岡山:うちの中心選手ですし、痛い部分はありました。あとはスローイングがよいので、そこでのチャンスが減ったことは影響したかもしれませんが、今日出た小野寺もすごくよいキーパーですし、一昨年は小野寺で名古屋に勝っているので、そこはそんなに大きく影響したとは思っていません。たぶんそういう試合でないし、みんなもそんなに気にしていないと思います。こういう大舞台は気持ちの面が大きく影響するので、選手たちは逆に開き直って戦っていたと思います。

Q去年と同様に準優勝となりました。去年と違うところや想うところがあれば教えてください。

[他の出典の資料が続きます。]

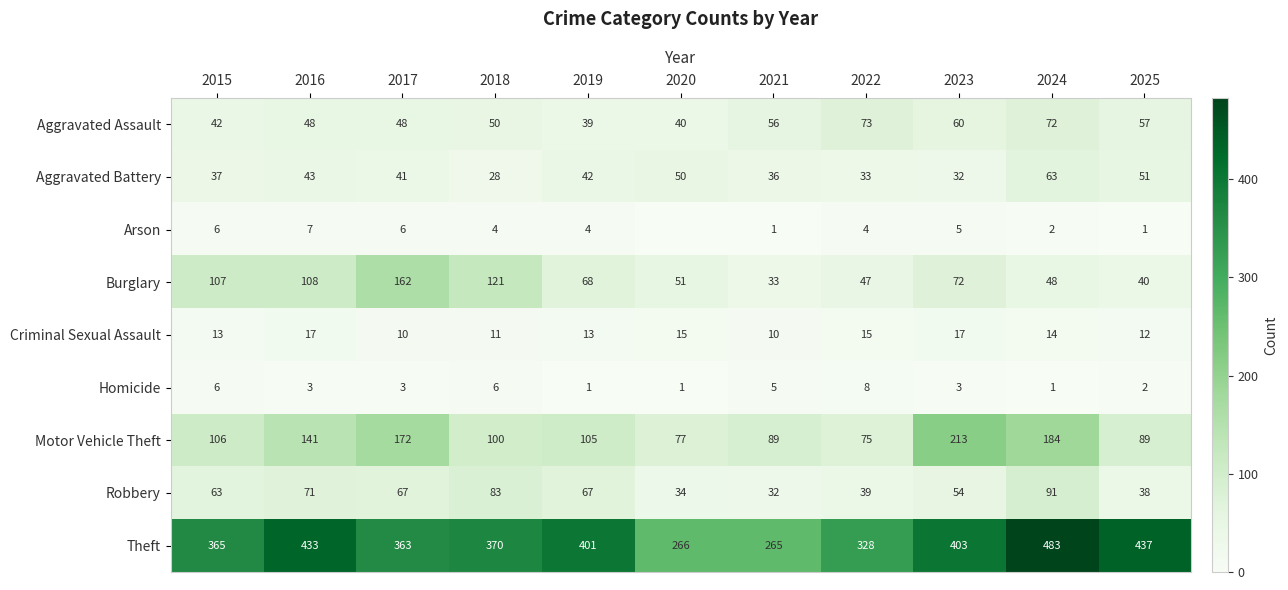

At 2019, list the series in order from smallest to largest.

Homicide, Arson, Criminal Sexual Assault, Aggravated Assault, Aggravated Battery, Robbery, Burglary, Motor Vehicle Theft, Theft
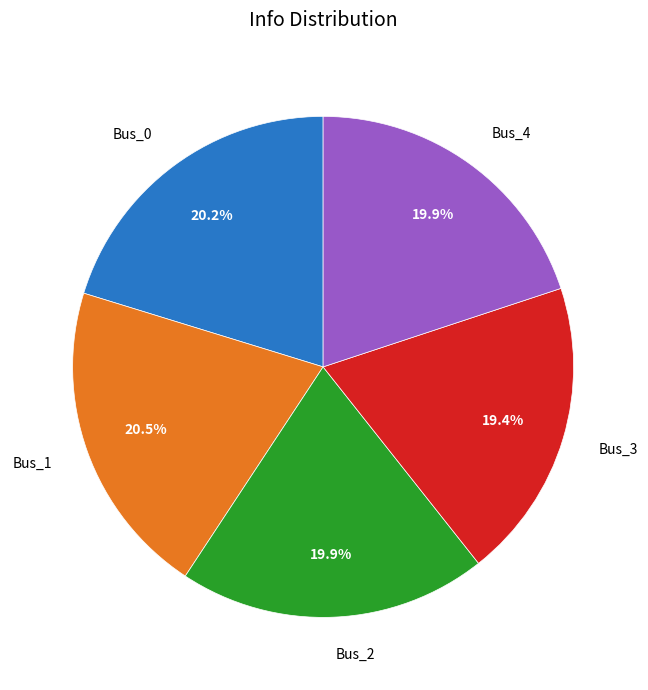

To the nearest percent, what percentage of the pie is Bus_3?

19%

岡山:去年は先に1勝して次の試合も同点で終盤までいって、でも、2勝しないといけないレギュレーションだったので、最後にパワープレー返しで負ける形になりました。今年は1勝1分でも優勝できるレギュレーションで、去年の経験もありますし、リーグでもよいゲームをしていたので、満を持してという思いがあったので、今年のほうが悔しいですね。去年は全部出し切って、前の週(準決勝)でもタフな試合して、名古屋に勝って、決勝の舞台に立って、2試合目は疲労感がたまっていて、あのときに持っていた力を出し切り、あれ以上はできないくらいというぐらいやりました。半分は悔しかったですが、半分は仕方ないと思っていました。今年はもちろん気持ちは出し切ったと思いますが、できるプレーはもうちょっとあったと思うし、できる選手たちなので。リーグ戦では出せていました。前回のリーグでの名古屋戦でも出せていたのに、今回は出せずに、シュートまで行くまで長かったので、悔しさはより強く残っています。ただ、終わりでないので。これを踏まえて、シーズンは終わりではないですし、これをよい経験にして、まずは選手権があるので、選手権を頑張りたいです」

Q2試合振り返り、名古屋と町田の差は?

岡山:具体的な話をしたら、守備の強度が強く、前からのプレスがほかのチームと比べて格段に高かったし、しっかりパス回しきれなかったので、環境も含めて、見つめ直さないといけない部分もあると思っています。あと得点を決めれる選手ふがたくさんいて、的を絞り切れない部分があります。そういうところでよい試合をしていても、今日のように先に点を取られてしまうことがあるので、そういった差があるのかなと思います。